Louis Dorren (1948 – October 26, 2014), commonly referred to as Lou Dorren, was an American sound engineer, music producer and inventor. He was also the owner of Bay Sound Records.

In 1969 Dorren invented the Quadraplex system of single station, discrete, compatible four-channel FM broadcasting. He founded Quadracast Systems, Inc. (QSI) of Palo Alto, California, United States to license his patents to RCA and others.

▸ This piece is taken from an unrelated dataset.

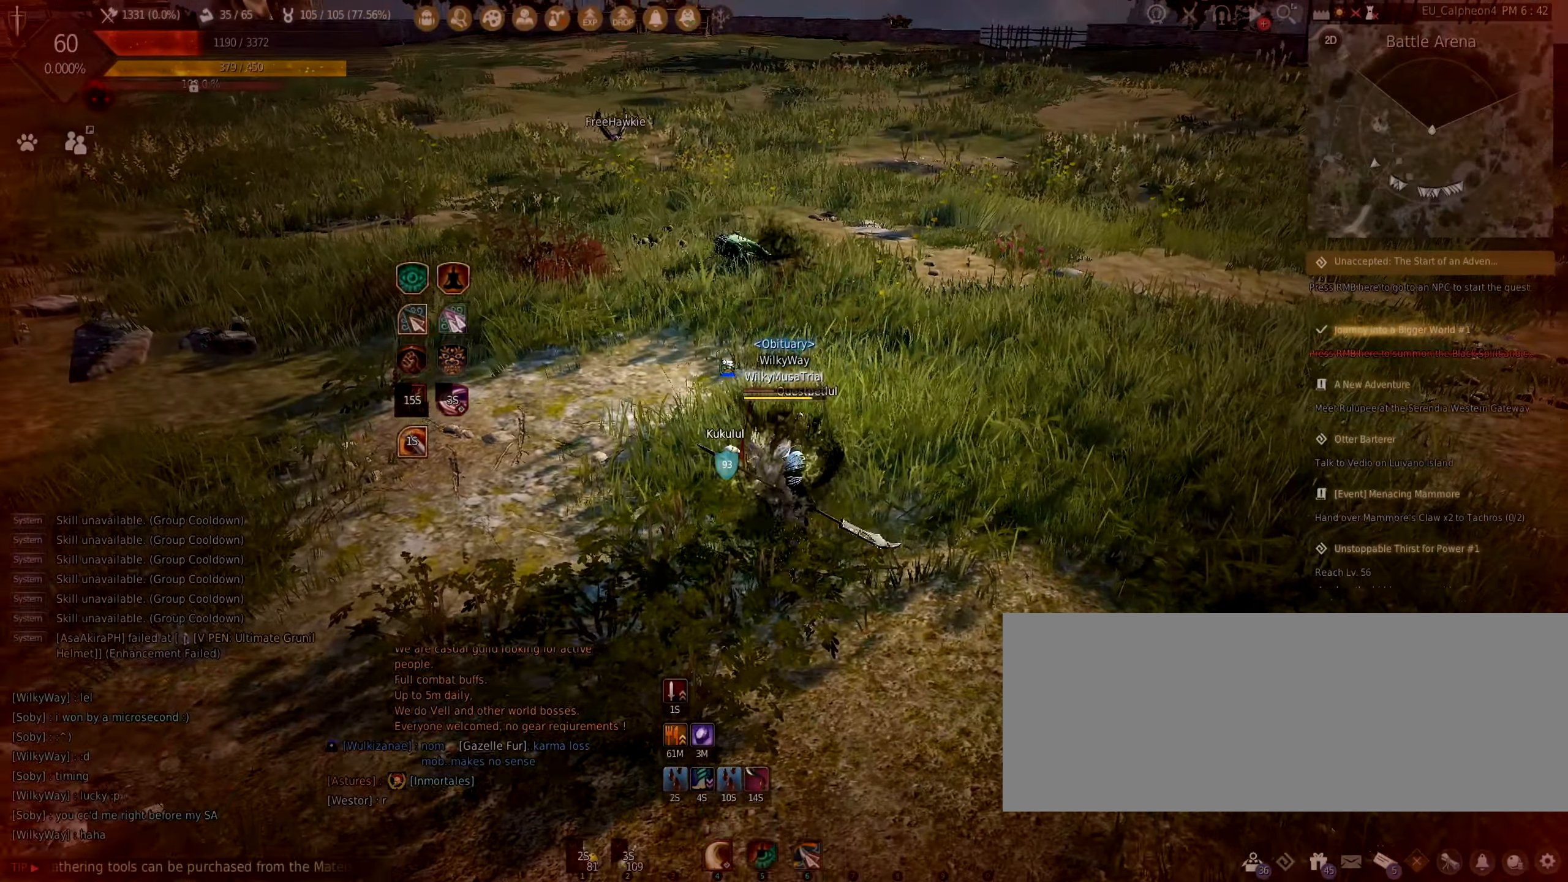
{"keys": ["s"], "mouse": [], "events": []}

Dorren was awarded more than a dozen patents in the radio communications field, many of which are still in use today.

History and background
Dorren's recording experience was starting to develop when at the age of 15 he was recording a local group. Years later, in the 2000s he would produce and work on recordings for The Beau Brummels and actor / singer Ronny Cox.

In the 1970s Dorren was the director of research for Quadracast Systems, located in San Mateo, California. While in that position he made a prediction of sorts that with Discrete CD-4 records that only a single inventory would be required. He was the inventor of the QSI system that sparked up interest in quadraphonic broadcasting.

Dorren was well known to the organizers of the Westcoast Songwriter's Conference, with him and his company sponsoring and supporting the event for years. At the 26th annual conference, he hosted a segment in the Xytar room on how to make home recordings sound professional. At the same event he brought actor / singer Ronny Cox to appear at the Xytar Room.

News of death
Dorren died on October 26, 2014, from complications of heart and kidney problems.  He was 66 years old.  His remains were interred at the Salem Memorial Park cemetery in Colma, California.

Companies

Bay Sound Records
Bay Sound Records was a label that Dorren started in the 1960s. In later years, well in to the 2000s the label would release a recording by The Beau Brummels. Other recordings released in later years were by Canvas with Storyteller, Ragtimers Nan Bostick and Tom Brier with Missing You at the McCoys Bay Sound Records BSR6945, and their other album Dualing at the McCoys.

Xytar Digital Systems
In the 2000s he was the CEO of Xytar Digital systems, a company located on Taylor Boulevard in Millbrae, California. Xytar handled remastering of soundtracks, and had done work for Ballet San Jose. Albums such as Dualing at the McCoys by Nan Bostick & Tom Brier were recorded with its technology. As well as being a sponsor of the  Westcoast Songwriter's Conference for years, Xytar was the main or sole sponsor of the WCS International Song Contest in 2004. It was also one of the sponsors for the International Songwriting Competition (ISC) the following year.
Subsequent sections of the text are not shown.